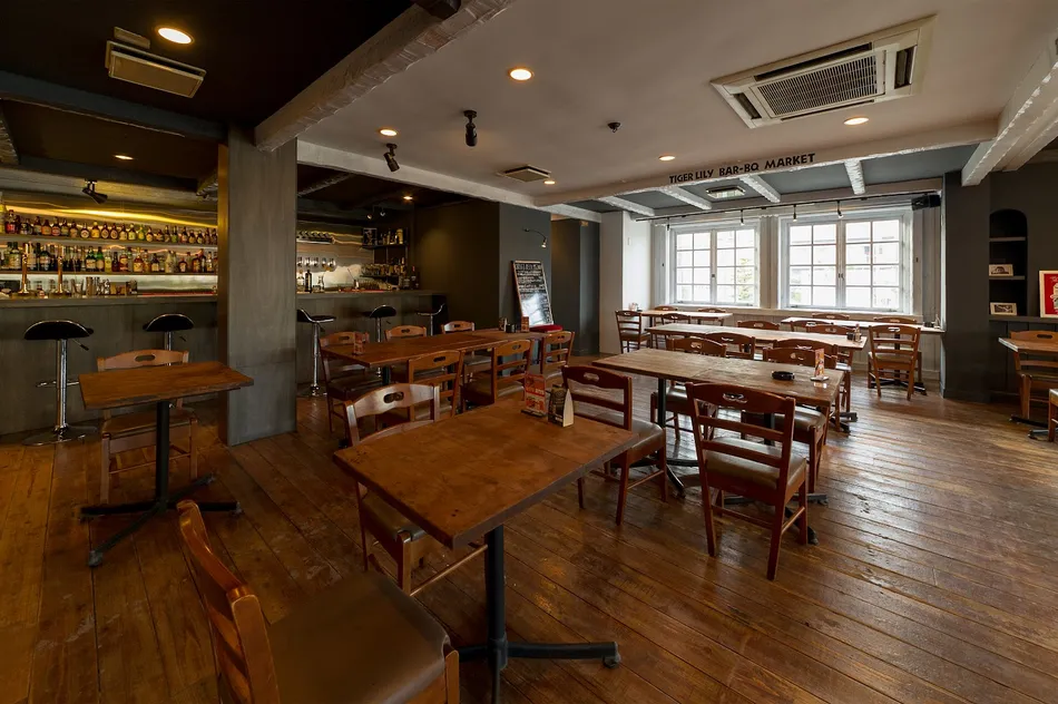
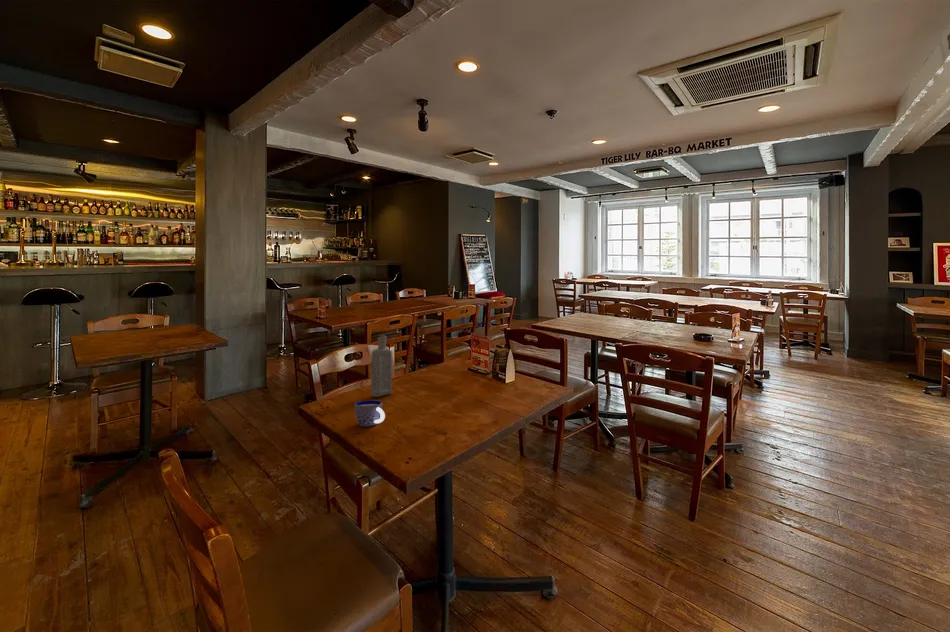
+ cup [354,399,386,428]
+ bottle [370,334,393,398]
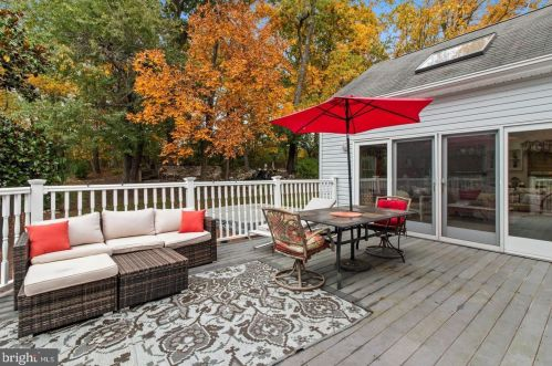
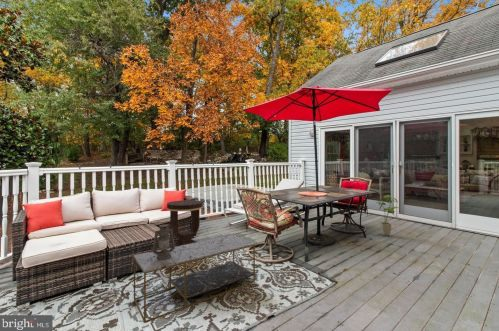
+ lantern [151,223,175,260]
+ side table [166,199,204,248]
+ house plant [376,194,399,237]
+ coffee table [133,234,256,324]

━━━━━━

[How to complete this task]
Copy out all of the material exactly as written, without its pictures.

[Task answer]
+ cup [354,399,386,428]
+ bottle [370,334,393,398]
+ lantern [151,223,175,260]
+ side table [166,199,204,248]
+ house plant [376,194,399,237]
+ coffee table [133,234,256,324]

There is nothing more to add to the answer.